** Work item **
Please copy out the listing below in full and exactly.

** Working data **
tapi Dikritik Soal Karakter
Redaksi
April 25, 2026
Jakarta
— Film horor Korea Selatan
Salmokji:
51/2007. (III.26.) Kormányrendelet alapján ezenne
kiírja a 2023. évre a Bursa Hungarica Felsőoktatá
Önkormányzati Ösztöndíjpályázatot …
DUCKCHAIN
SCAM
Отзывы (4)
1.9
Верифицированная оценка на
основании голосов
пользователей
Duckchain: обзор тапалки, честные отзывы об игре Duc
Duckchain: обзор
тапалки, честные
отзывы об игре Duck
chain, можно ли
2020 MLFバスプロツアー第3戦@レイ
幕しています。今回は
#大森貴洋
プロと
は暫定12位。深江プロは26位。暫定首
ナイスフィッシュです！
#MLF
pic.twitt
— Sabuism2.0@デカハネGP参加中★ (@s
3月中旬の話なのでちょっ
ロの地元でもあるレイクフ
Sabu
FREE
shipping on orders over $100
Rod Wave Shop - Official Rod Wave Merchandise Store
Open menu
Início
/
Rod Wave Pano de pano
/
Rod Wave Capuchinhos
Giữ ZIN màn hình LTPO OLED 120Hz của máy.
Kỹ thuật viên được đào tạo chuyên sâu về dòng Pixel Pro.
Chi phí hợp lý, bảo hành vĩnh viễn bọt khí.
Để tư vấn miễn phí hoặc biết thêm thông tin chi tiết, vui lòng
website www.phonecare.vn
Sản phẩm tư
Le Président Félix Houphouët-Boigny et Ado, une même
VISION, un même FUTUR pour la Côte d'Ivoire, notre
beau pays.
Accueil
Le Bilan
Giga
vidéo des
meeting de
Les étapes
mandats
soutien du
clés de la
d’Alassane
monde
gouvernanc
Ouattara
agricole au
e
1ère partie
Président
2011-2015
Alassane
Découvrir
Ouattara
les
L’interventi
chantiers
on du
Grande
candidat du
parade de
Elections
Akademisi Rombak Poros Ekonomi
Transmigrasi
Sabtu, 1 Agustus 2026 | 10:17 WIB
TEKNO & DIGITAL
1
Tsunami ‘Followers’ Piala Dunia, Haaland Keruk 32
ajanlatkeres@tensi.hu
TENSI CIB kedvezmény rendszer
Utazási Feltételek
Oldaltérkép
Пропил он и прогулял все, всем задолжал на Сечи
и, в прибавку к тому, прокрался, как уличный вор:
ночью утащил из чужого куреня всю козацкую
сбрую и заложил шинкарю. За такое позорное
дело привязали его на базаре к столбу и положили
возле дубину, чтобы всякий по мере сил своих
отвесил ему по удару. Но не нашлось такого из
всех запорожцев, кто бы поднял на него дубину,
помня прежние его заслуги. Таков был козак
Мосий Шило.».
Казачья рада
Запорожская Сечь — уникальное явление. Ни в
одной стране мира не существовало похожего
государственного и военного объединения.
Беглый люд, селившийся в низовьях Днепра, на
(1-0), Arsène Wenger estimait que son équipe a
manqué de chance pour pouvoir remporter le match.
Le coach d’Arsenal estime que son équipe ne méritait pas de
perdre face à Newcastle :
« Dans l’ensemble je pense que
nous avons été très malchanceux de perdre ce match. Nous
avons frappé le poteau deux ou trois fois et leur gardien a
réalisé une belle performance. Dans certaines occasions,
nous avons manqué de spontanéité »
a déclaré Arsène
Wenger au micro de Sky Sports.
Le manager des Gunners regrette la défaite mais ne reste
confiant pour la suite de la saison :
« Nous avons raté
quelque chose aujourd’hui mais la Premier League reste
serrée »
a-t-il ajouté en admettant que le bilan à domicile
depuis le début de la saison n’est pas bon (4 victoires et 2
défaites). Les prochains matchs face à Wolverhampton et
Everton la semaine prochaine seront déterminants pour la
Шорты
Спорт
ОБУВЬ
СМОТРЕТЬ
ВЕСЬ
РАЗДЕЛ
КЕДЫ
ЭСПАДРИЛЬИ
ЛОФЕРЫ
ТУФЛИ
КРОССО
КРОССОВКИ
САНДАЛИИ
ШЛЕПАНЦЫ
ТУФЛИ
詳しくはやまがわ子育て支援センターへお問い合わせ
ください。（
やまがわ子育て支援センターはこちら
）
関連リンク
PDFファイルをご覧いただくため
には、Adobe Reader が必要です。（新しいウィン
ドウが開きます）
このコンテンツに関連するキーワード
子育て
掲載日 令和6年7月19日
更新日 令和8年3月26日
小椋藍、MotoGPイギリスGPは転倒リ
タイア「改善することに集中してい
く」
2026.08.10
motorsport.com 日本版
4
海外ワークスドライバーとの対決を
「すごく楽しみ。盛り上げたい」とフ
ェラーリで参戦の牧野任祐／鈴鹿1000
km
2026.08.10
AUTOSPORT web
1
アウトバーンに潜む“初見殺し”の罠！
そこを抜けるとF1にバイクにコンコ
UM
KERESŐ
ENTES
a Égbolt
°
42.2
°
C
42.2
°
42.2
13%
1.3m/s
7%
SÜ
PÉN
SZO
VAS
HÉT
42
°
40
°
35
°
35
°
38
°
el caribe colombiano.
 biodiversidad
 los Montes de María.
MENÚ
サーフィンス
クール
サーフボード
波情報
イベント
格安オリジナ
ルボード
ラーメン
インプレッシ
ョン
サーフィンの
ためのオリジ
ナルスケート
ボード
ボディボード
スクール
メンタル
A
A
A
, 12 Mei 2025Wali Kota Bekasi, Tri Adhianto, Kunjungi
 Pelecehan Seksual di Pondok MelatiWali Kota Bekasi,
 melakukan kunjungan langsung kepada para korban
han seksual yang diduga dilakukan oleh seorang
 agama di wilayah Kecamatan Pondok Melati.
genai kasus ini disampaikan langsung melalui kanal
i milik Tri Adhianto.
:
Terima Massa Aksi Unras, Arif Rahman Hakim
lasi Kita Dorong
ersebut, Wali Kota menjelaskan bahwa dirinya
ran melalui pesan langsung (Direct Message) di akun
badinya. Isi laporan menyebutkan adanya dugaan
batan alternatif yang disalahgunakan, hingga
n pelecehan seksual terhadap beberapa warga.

** Your solution **
tapi Dikritik Soal Karakter
Redaksi
April 25, 2026
Jakarta
— Film horor Korea Selatan
Salmokji:
51/2007. (III.26.) Kormányrendelet alapján ezenne
kiírja a 2023. évre a Bursa Hungarica Felsőoktatá
Önkormányzati Ösztöndíjpályázatot …
DUCKCHAIN
SCAM
Отзывы (4)
1.9
Верифицированная оценка на
основании голосов
пользователей
Duckchain: обзор тапалки, честные отзывы об игре Duc
Duckchain: обзор
тапалки, честные
отзывы об игре Duck
chain, можно ли
2020 MLFバスプロツアー第3戦@レイ
幕しています。今回は
#大森貴洋
プロと
は暫定12位。深江プロは26位。暫定首
ナイスフィッシュです！
#MLF
pic.twitt
— Sabuism2.0@デカハネGP参加中★ (@s
3月中旬の話なのでちょっ
ロの地元でもあるレイクフ
Sabu
FREE
shipping on orders over $100
Rod Wave Shop - Official Rod Wave Merchandise Store
Open menu
Início
/
Rod Wave Pano de pano
/
Rod Wave Capuchinhos
Giữ ZIN màn hình LTPO OLED 120Hz của máy.
Kỹ thuật viên được đào tạo chuyên sâu về dòng Pixel Pro.
Chi phí hợp lý, bảo hành vĩnh viễn bọt khí.
Để tư vấn miễn phí hoặc biết thêm thông tin chi tiết, vui lòng
website www.phonecare.vn
Sản phẩm tư
Le Président Félix Houphouët-Boigny et Ado, une même
VISION, un même FUTUR pour la Côte d'Ivoire, notre
beau pays.
Accueil
Le Bilan
Giga
vidéo des
meeting de
Les étapes
mandats
soutien du
clés de la
d’Alassane
monde
gouvernanc
Ouattara
agricole au
e
1ère partie
Président
2011-2015
Alassane
Découvrir
Ouattara
les
L’interventi
chantiers
on du
Grande
candidat du
parade de
Elections
Akademisi Rombak Poros Ekonomi
Transmigrasi
Sabtu, 1 Agustus 2026 | 10:17 WIB
TEKNO & DIGITAL
1
Tsunami ‘Followers’ Piala Dunia, Haaland Keruk 32
ajanlatkeres@tensi.hu
TENSI CIB kedvezmény rendszer
Utazási Feltételek
Oldaltérkép
Пропил он и прогулял все, всем задолжал на Сечи
и, в прибавку к тому, прокрался, как уличный вор:
ночью утащил из чужого куреня всю козацкую
сбрую и заложил шинкарю. За такое позорное
дело привязали его на базаре к столбу и положили
возле дубину, чтобы всякий по мере сил своих
отвесил ему по удару. Но не нашлось такого из
всех запорожцев, кто бы поднял на него дубину,
помня прежние его заслуги. Таков был козак
Мосий Шило.».
Казачья рада
Запорожская Сечь — уникальное явление. Ни в
одной стране мира не существовало похожего
государственного и военного объединения.
Беглый люд, селившийся в низовьях Днепра, на
(1-0), Arsène Wenger estimait que son équipe a
manqué de chance pour pouvoir remporter le match.
Le coach d’Arsenal estime que son équipe ne méritait pas de
perdre face à Newcastle :
« Dans l’ensemble je pense que
nous avons été très malchanceux de perdre ce match. Nous
avons frappé le poteau deux ou trois fois et leur gardien a
réalisé une belle performance. Dans certaines occasions,
nous avons manqué de spontanéité »
a déclaré Arsène
Wenger au micro de Sky Sports.
Le manager des Gunners regrette la défaite mais ne reste
confiant pour la suite de la saison :
« Nous avons raté
quelque chose aujourd’hui mais la Premier League reste
serrée »
a-t-il ajouté en admettant que le bilan à domicile
depuis le début de la saison n’est pas bon (4 victoires et 2
défaites). Les prochains matchs face à Wolverhampton et
Everton la semaine prochaine seront déterminants pour la
Шорты
Спорт
ОБУВЬ
СМОТРЕТЬ
ВЕСЬ
РАЗДЕЛ
КЕДЫ
ЭСПАДРИЛЬИ
ЛОФЕРЫ
ТУФЛИ
КРОССО
КРОССОВКИ
САНДАЛИИ
ШЛЕПАНЦЫ
ТУФЛИ
詳しくはやまがわ子育て支援センターへお問い合わせ
ください。（
やまがわ子育て支援センターはこちら
）
関連リンク
PDFファイルをご覧いただくため
には、Adobe Reader が必要です。（新しいウィン
ドウが開きます）
このコンテンツに関連するキーワード
子育て
掲載日 令和6年7月19日
更新日 令和8年3月26日
小椋藍、MotoGPイギリスGPは転倒リ
タイア「改善することに集中してい
く」
2026.08.10
motorsport.com 日本版
4
海外ワークスドライバーとの対決を
「すごく楽しみ。盛り上げたい」とフ
ェラーリで参戦の牧野任祐／鈴鹿1000
km
2026.08.10
AUTOSPORT web
1
アウトバーンに潜む“初見殺し”の罠！
そこを抜けるとF1にバイクにコンコ
UM
KERESŐ
ENTES
a Égbolt
°
42.2
°
C
42.2
°
42.2
13%
1.3m/s
7%
SÜ
PÉN
SZO
VAS
HÉT
42
°
40
°
35
°
35
°
38
°
el caribe colombiano.
 biodiversidad
 los Montes de María.
MENÚ
サーフィンス
クール
サーフボード
波情報
イベント
格安オリジナ
ルボード
ラーメン
インプレッシ
ョン
サーフィンの
ためのオリジ
ナルスケート
ボード
ボディボード
スクール
メンタル
A
A
A
, 12 Mei 2025Wali Kota Bekasi, Tri Adhianto, Kunjungi
 Pelecehan Seksual di Pondok MelatiWali Kota Bekasi,
 melakukan kunjungan langsung kepada para korban
han seksual yang diduga dilakukan oleh seorang
 agama di wilayah Kecamatan Pondok Melati.
genai kasus ini disampaikan langsung melalui kanal
i milik Tri Adhianto.
:
Terima Massa Aksi Unras, Arif Rahman Hakim
lasi Kita Dorong
ersebut, Wali Kota menjelaskan bahwa dirinya
ran melalui pesan langsung (Direct Message) di akun
badinya. Isi laporan menyebutkan adanya dugaan
batan alternatif yang disalahgunakan, hingga
n pelecehan seksual terhadap beberapa warga.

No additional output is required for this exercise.